Remove the corned beef from the packaging and rinse well.
Place the meat in the bottom of a large dutch oven, then sprinkle with the contents of the spice packet and add 2 bay leaves and 1/2 teaspoon black peppercorns.
3-4 pounds corned beef with spice packet, 2 bay leaves, 1/2 teaspoon black peppercorns
Add enough beef broth or water to cover the meat completely.
5-6 cups beef broth
Place on the stove and bring to a boil, then cover and reduce the heat to a simmer. Let the meat cook in the simmering liquid for about 2 1/2 hours.
Add the carrots and potatoes, making sure to move the meat if necessary so the vegetables can cook in the liquid. If needed, add an additional 2 cups of hot water to the cooking liquid. Continue to cook for 30 minutes until the potatoes and carrots are tender.

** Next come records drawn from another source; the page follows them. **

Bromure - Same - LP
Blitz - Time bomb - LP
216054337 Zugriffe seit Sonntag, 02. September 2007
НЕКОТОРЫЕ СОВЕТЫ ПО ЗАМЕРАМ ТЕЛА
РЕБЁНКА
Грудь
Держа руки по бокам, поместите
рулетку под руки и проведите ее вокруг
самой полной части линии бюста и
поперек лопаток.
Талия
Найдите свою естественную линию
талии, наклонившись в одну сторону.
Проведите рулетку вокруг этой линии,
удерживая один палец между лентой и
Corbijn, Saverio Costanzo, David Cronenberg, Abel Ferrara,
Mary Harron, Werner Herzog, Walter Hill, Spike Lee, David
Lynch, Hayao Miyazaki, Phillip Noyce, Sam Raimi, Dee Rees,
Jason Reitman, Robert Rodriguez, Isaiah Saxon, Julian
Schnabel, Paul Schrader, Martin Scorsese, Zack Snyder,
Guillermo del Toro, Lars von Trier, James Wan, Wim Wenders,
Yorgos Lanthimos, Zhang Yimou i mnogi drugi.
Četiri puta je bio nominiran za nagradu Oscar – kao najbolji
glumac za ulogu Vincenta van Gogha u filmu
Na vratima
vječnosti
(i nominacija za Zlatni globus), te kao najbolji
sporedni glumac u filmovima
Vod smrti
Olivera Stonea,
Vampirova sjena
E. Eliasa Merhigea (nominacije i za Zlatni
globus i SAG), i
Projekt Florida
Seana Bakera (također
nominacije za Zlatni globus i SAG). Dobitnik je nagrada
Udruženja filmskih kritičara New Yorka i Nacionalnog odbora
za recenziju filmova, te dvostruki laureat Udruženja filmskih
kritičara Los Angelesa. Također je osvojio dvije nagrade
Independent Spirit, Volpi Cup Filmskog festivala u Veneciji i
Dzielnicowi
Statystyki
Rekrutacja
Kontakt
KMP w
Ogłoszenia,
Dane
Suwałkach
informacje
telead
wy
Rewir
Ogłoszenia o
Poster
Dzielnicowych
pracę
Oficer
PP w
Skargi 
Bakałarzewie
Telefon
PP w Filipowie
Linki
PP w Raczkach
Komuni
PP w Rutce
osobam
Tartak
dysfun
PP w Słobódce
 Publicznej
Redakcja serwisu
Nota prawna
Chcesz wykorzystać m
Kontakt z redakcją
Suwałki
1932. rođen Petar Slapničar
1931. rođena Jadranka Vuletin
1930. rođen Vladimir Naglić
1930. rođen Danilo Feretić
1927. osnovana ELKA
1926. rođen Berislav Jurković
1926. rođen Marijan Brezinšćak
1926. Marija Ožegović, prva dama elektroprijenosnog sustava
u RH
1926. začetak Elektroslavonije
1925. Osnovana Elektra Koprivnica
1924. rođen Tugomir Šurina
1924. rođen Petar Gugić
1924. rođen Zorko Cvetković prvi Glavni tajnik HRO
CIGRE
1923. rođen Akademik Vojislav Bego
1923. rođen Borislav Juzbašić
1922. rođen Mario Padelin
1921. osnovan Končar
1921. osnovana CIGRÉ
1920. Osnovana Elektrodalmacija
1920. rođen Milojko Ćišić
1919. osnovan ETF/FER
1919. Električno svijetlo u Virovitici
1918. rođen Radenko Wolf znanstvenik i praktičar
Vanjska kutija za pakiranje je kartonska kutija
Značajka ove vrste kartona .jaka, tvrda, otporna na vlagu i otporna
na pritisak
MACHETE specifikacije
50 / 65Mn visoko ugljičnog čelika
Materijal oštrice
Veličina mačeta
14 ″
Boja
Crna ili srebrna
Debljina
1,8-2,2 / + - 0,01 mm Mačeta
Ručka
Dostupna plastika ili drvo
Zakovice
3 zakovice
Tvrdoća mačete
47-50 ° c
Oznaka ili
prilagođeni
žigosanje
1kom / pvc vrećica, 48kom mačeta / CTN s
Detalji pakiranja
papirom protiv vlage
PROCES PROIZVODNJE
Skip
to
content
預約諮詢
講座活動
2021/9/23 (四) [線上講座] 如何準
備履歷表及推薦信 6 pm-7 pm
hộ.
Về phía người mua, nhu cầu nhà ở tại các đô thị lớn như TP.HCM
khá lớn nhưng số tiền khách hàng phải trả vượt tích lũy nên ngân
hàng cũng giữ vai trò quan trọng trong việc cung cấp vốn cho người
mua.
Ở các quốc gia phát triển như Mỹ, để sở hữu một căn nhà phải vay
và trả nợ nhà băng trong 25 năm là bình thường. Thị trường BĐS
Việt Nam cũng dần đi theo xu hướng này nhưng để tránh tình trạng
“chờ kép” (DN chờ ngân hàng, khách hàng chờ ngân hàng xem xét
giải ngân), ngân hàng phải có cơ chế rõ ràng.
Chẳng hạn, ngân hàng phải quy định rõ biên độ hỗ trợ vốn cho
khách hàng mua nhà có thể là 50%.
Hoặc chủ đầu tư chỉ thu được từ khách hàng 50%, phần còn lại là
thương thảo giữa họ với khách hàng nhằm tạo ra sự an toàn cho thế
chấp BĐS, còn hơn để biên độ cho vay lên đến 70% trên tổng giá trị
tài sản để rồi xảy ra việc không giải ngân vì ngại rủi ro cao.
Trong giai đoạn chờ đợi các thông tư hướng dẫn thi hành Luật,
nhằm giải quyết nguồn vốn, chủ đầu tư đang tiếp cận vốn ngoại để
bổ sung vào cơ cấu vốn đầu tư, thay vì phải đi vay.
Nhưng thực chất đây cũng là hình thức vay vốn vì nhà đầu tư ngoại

1 1/2 pounds carrots, 2 pounds small red potatoes
Add the cabbage wedges, pushing them down into the cooking liquid, and cook for 15 minutes longer.
1 large head green cabbage
Remove the meat, potatoes, and vegetables from the pot. Slice the meat into thin slices against the grain, then serve on a large platter surrounded by the boiled potatoes, carrots and cabbage.